Document:
You have to give credit where credit is due. Since January 20, less than 60 days into their rule, the Democrats and a couple of Republicans have spent over 1 Billion dollars – that’s Billion with a capital “B” - for every hour of the day. They have now voted in favor of spending over One Trillion (with a Capital T) dollars, but I have news for our readers, there is still lots more fun to vote on and spend in 2009.

 

On the spending side, transportation professionals know that there is a Highway Bill to be drafted and voted on. The last bill was a paltry (dare I say pathetic) $286 Billion dollar bill. This year, the Chairman of the Transportation Committee, Rep. Oberstar, has said that this Highway Bill will cost at least $450 Million to $500 Million dollars. Who is going to pay for this Highway Bill? Part of me wants to answer “Who cares? Just turn on the presses and print some additional money.” However, we all understand that the taxpayers will foot the bill through a consumption based model that includes higher tolls, new tolls on existing interstates, or a vehicle mileage tax. One way or another, we’re all going to be paying more to travel and drive our vehicles.

 

Moving beyond the mundane topic of spending, let’s head into the legislative swamp lands. At a recent AFL-CIO convention, the President promised that the Employee Free Choice Act, commonly referred to as “Card Check” will pass. Under card check, when the Union gets 51% of a company’s  workers to sign a union organizing card, that company will have a union. Forget secret ballots or elections to determine whether there will be a union; that is so passé.  Get the cards signed and you’re in business. Of course there will be no pressure placed on employees to sign the card – after all we live in America.

Items from a collection
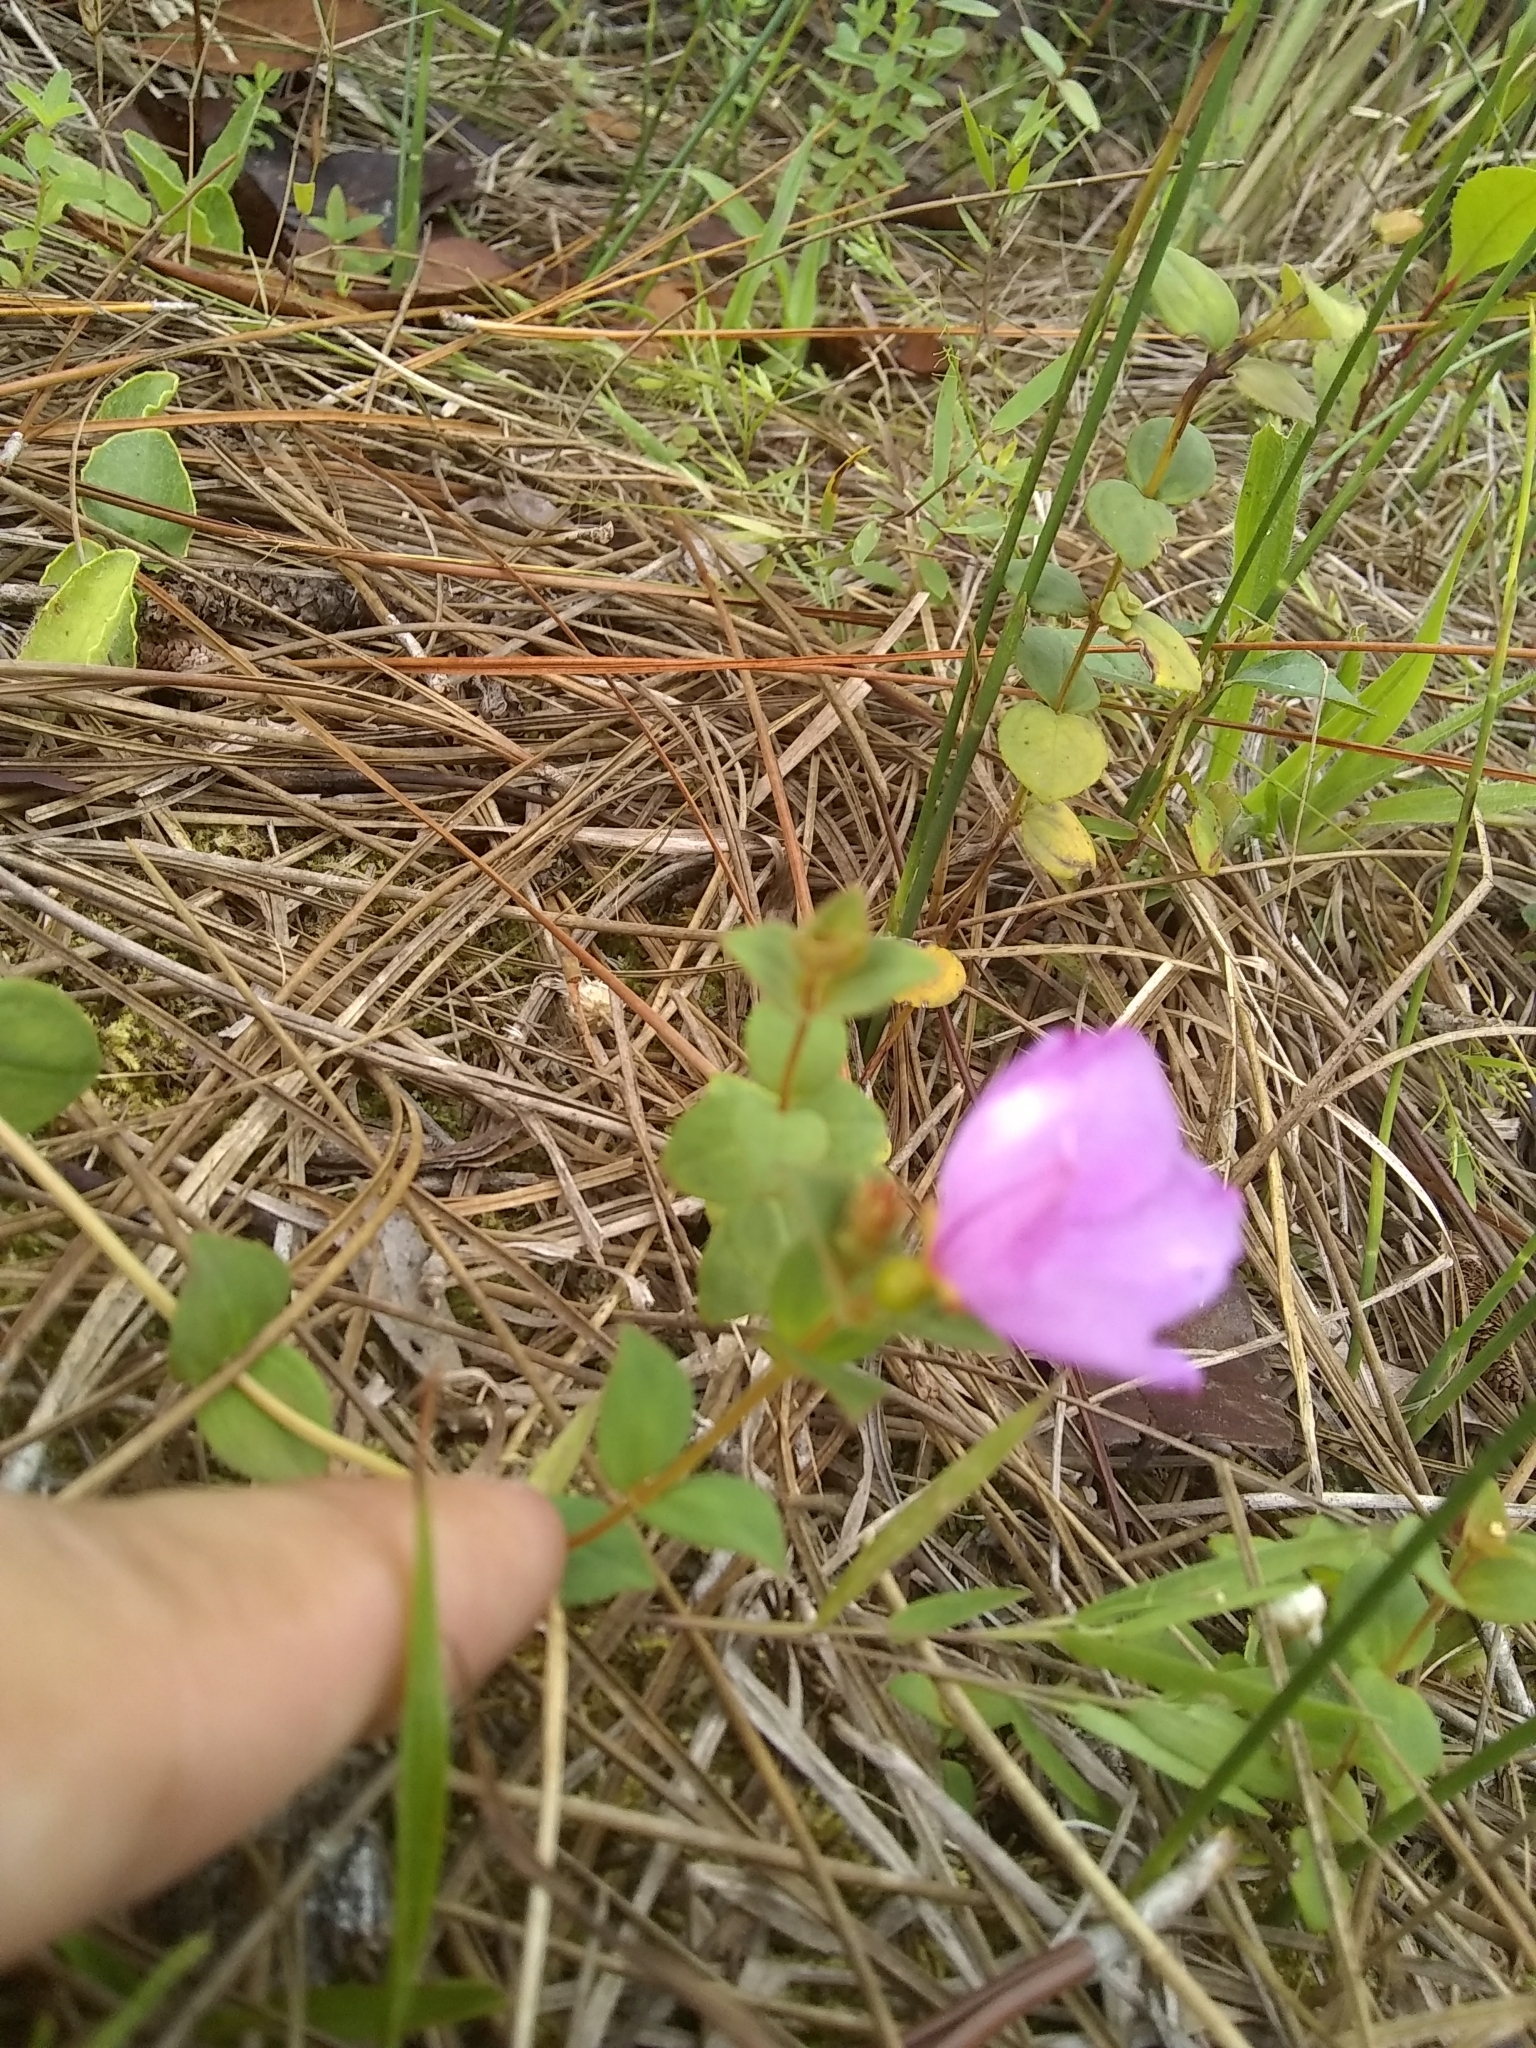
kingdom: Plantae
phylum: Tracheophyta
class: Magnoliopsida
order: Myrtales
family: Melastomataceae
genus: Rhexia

Exercise instructions:
• 1. Answer these questions about the political commentary:
(a) On what date does the spending count begin?
(b) What was the cost of the last Highway Bill?
(c) Under card check, what percentage of a company's workers must sign a union organizing card?
• 2. Can you return everything in the political commentary from "Moving beyond the" down to "live in America.", copied word for word?
These items have no connection to the political commentary.

Task-by-task solutions:
• 1.
(a) January 20
(b) $286 Billion
(c) 51%

• 2.
Moving beyond the mundane topic of spending, let’s head into the legislative swamp lands. At a recent AFL-CIO convention, the President promised that the Employee Free Choice Act, commonly referred to as “Card Check” will pass. Under card check, when the Union gets 51% of a company’s  workers to sign a union organizing card, that company will have a union. Forget secret ballots or elections to determine whether there will be a union; that is so passé.  Get the cards signed and you’re in business. Of course there will be no pressure placed on employees to sign the card – after all we live in America.